Son témoignage était d’autant plus intéressant, que Fabrice MARCHIOL a été pendant longtemps le responsable de la Droite Universitaire grenobloise (l’UNI) au cours des années 90.
Il a d’abord conseillé aux jeunes présents d’assumer pleinement leurs convictions, même si cela pouvait avoir un coût social dans un milieu où l’on considère que lorsqu’on est jeune, il est naturel de se sentir proche des idées de gauche. De plus, le maire de La Mure a précisé que le contexte actuel était favorable pour que les personnes de droite, et notamment les jeunes, se décomplexent, à l’heure où le Président de la République mène des réformes sans précédent depuis 30 ans, et assume pleinement son action.
Face à l’interrogation des étudiants présents, il a également insisté sur l’importance pour les jeunes sympathisants du parti de la majorité de se réunir régulièrement pour débattre et échanger sur l’actualité. Le conseiller régional a raconté, non sans nostalgie, les débats passionnés qui avaient lieu de façon hebdomadaire sur l’actualité, lorsqu’il était étudiant sur le campus grenoblois.

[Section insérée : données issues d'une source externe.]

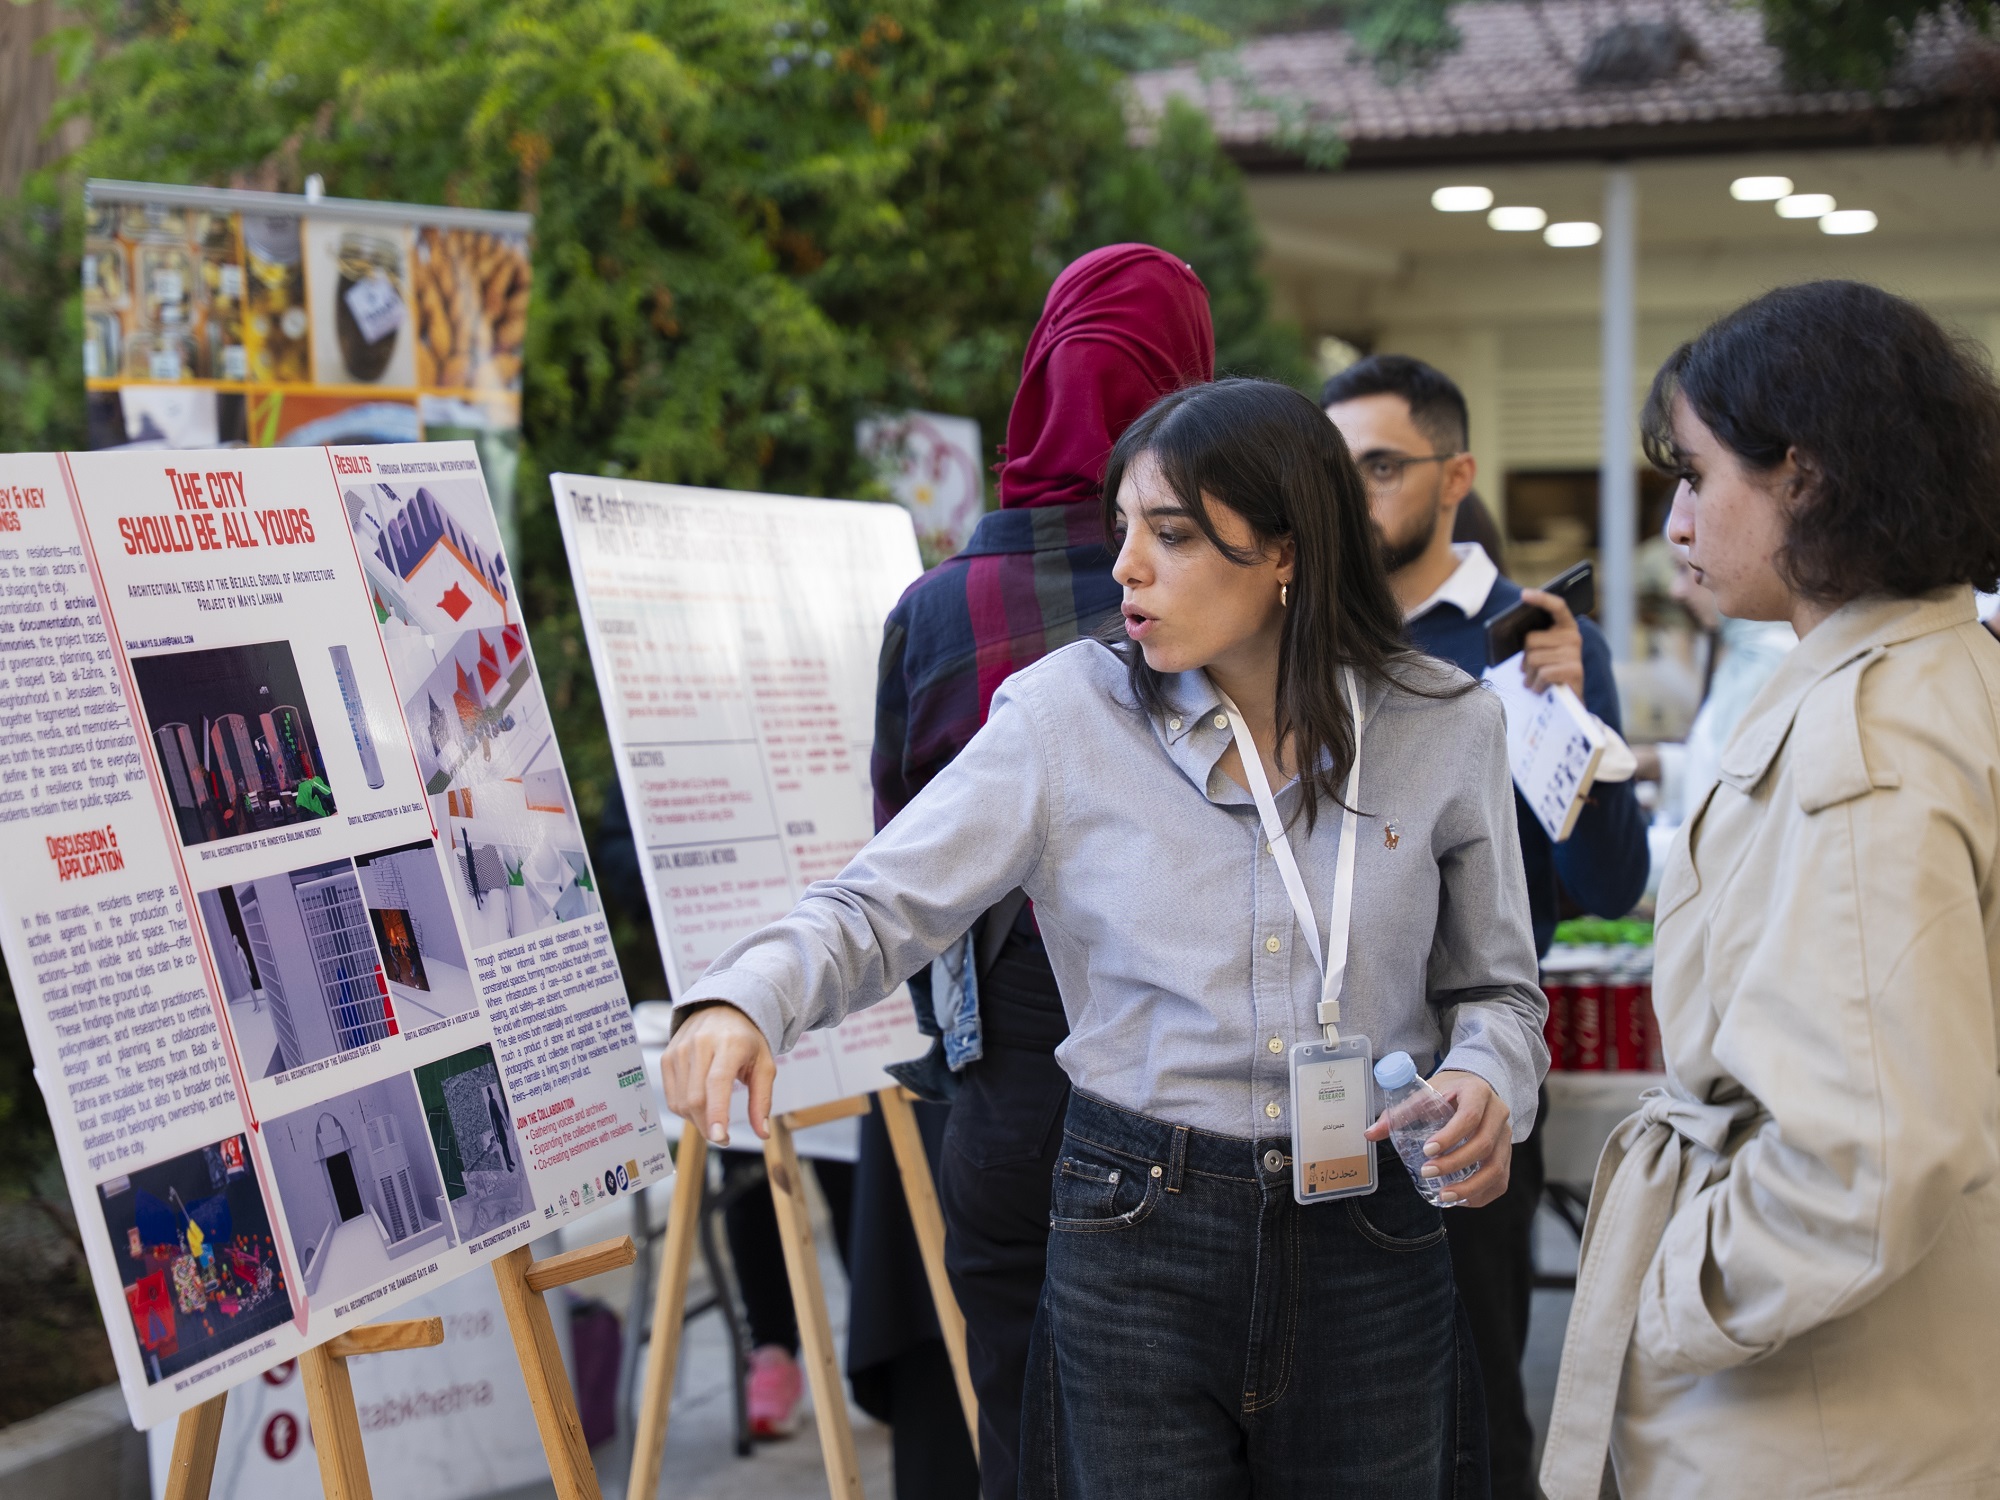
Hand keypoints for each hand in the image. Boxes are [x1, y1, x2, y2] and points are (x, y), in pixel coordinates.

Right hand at [660, 1004, 774, 1145]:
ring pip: (681, 1101)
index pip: (717, 1082)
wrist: (722, 1009)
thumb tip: (763, 1134)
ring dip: (697, 1121)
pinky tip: (700, 1108)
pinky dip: (685, 1110)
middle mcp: (700, 1043)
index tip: (720, 1137)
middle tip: (723, 1137)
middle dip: (708, 1126)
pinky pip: (671, 1096)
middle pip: (696, 1098)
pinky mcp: (667, 1056)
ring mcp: (680, 1049)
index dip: (717, 1112)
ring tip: (713, 1120)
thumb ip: (762, 1100)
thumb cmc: (747, 1040)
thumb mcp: (764, 1065)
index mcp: (730, 1043)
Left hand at [1366, 1070, 1511, 1206]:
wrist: (1476, 1088)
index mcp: (1478, 1093)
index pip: (1470, 1117)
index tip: (1428, 1150)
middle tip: (1427, 1172)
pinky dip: (1481, 1194)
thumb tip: (1371, 1133)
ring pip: (1496, 1167)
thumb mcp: (1426, 1093)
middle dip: (1454, 1163)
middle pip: (1484, 1145)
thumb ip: (1400, 1112)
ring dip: (1470, 1186)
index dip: (1450, 1136)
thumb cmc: (1449, 1091)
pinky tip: (1461, 1199)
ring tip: (1444, 1196)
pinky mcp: (1506, 1154)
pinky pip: (1500, 1180)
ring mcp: (1506, 1136)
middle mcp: (1498, 1114)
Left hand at [1518, 588, 1585, 696]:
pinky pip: (1542, 673)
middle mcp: (1574, 638)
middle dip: (1525, 659)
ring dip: (1529, 675)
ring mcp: (1575, 654)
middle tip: (1531, 671)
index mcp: (1567, 628)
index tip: (1525, 594)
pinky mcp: (1574, 670)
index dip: (1542, 598)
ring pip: (1533, 659)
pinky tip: (1542, 689)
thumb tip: (1511, 631)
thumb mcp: (1544, 654)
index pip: (1557, 607)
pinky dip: (1536, 685)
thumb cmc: (1551, 674)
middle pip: (1531, 640)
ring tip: (1536, 681)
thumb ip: (1536, 640)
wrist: (1569, 703)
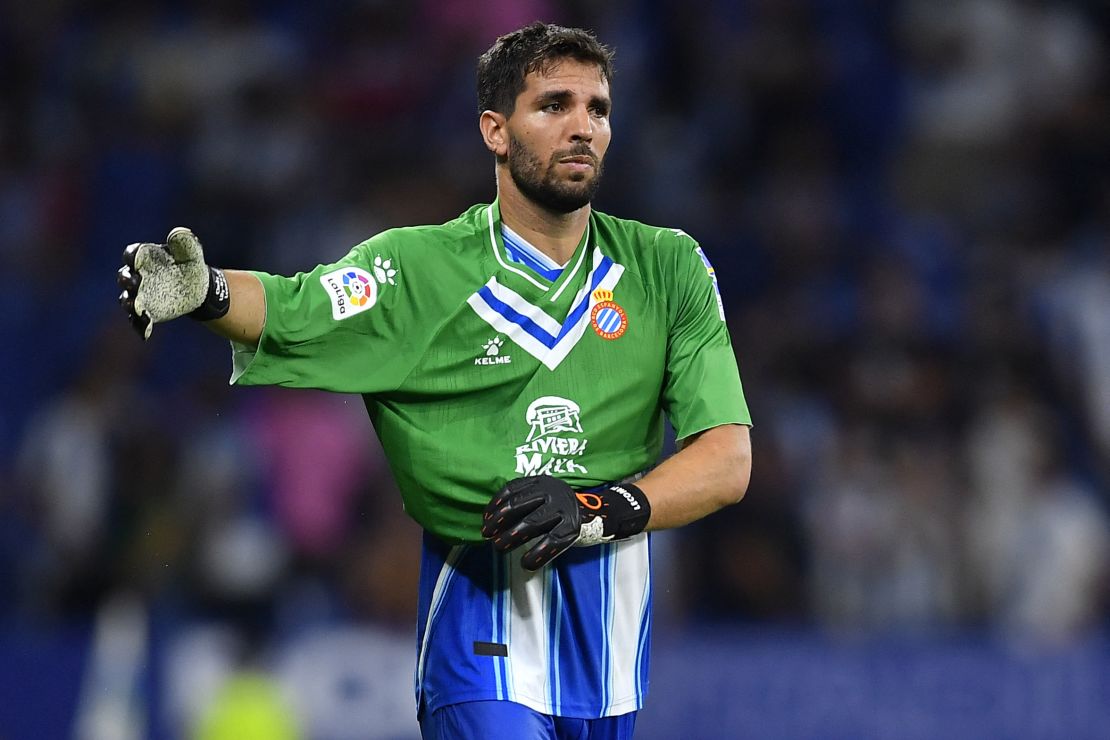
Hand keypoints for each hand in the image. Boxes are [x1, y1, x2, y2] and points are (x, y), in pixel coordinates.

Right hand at [117, 227, 227, 339]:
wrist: (197, 287)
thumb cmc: (190, 265)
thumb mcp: (190, 252)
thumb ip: (184, 242)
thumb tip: (178, 233)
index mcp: (144, 258)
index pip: (132, 254)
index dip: (132, 256)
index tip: (136, 258)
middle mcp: (137, 276)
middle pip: (125, 277)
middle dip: (127, 280)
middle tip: (135, 282)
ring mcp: (140, 295)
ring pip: (128, 300)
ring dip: (130, 304)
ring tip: (137, 308)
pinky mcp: (147, 311)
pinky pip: (139, 320)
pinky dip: (140, 326)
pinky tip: (145, 333)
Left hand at [482, 476, 650, 569]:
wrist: (600, 514)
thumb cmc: (562, 509)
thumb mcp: (545, 497)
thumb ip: (525, 502)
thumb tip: (492, 521)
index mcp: (542, 482)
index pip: (512, 489)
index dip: (495, 504)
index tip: (485, 519)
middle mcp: (552, 491)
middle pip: (518, 505)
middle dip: (499, 521)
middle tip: (486, 534)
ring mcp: (563, 509)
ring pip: (532, 523)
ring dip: (512, 536)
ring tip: (498, 547)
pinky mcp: (573, 527)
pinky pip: (551, 542)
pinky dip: (537, 554)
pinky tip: (526, 563)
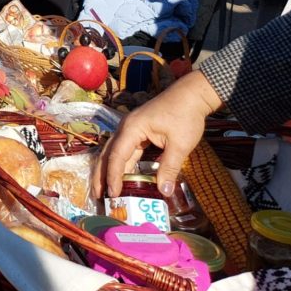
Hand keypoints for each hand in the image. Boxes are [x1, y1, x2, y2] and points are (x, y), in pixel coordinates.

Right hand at [93, 70, 222, 198]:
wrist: (191, 95)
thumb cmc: (185, 116)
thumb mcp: (180, 144)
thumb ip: (169, 167)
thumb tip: (164, 192)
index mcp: (132, 128)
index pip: (117, 156)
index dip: (114, 176)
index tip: (113, 194)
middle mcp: (126, 128)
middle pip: (108, 154)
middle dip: (102, 174)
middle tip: (99, 195)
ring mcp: (130, 129)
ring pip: (115, 152)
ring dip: (109, 170)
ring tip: (106, 190)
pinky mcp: (138, 132)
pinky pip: (125, 151)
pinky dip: (122, 165)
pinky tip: (122, 177)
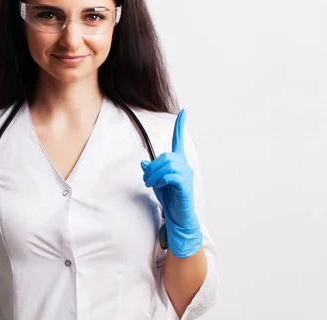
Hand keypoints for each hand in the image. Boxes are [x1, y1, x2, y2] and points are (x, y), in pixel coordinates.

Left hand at [140, 109, 201, 257]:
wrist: (178, 216)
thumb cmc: (170, 198)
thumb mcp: (157, 183)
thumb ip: (151, 171)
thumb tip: (143, 163)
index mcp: (178, 163)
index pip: (179, 141)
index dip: (180, 127)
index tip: (183, 113)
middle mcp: (185, 166)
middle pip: (165, 156)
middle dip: (152, 167)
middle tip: (147, 179)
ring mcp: (186, 175)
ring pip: (167, 165)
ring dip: (154, 174)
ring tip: (151, 184)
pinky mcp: (185, 186)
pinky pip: (171, 175)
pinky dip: (161, 179)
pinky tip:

Fabrice MARCHIOL a également mis l’accent sur l’utilité de l’engagement politique lorsqu’on est étudiant. En effet, le fait de véhiculer publiquement ses convictions alors même que l’on est minoritaire et de s’impliquer dans les mouvements politiques, participent selon lui à la formation de futurs élus ou militants politiques.
L’invité a conclu la réunion en nous faisant part de quelques enjeux sur les régionales en Rhônes-Alpes. Il a expliqué que la droite ne devait pas faire la même erreur qu’en 2004, et traiter des questions nationales autant que des questions locales, en défendant le bilan de l’action du gouvernement. La tête de liste départementale a fait part, avec beaucoup de précisions, du gâchis d’argent public réalisé par la majorité de gauche au conseil régional de Rhônes-Alpes depuis 2004, ainsi que la très forte hausse de la fiscalité sur la même période.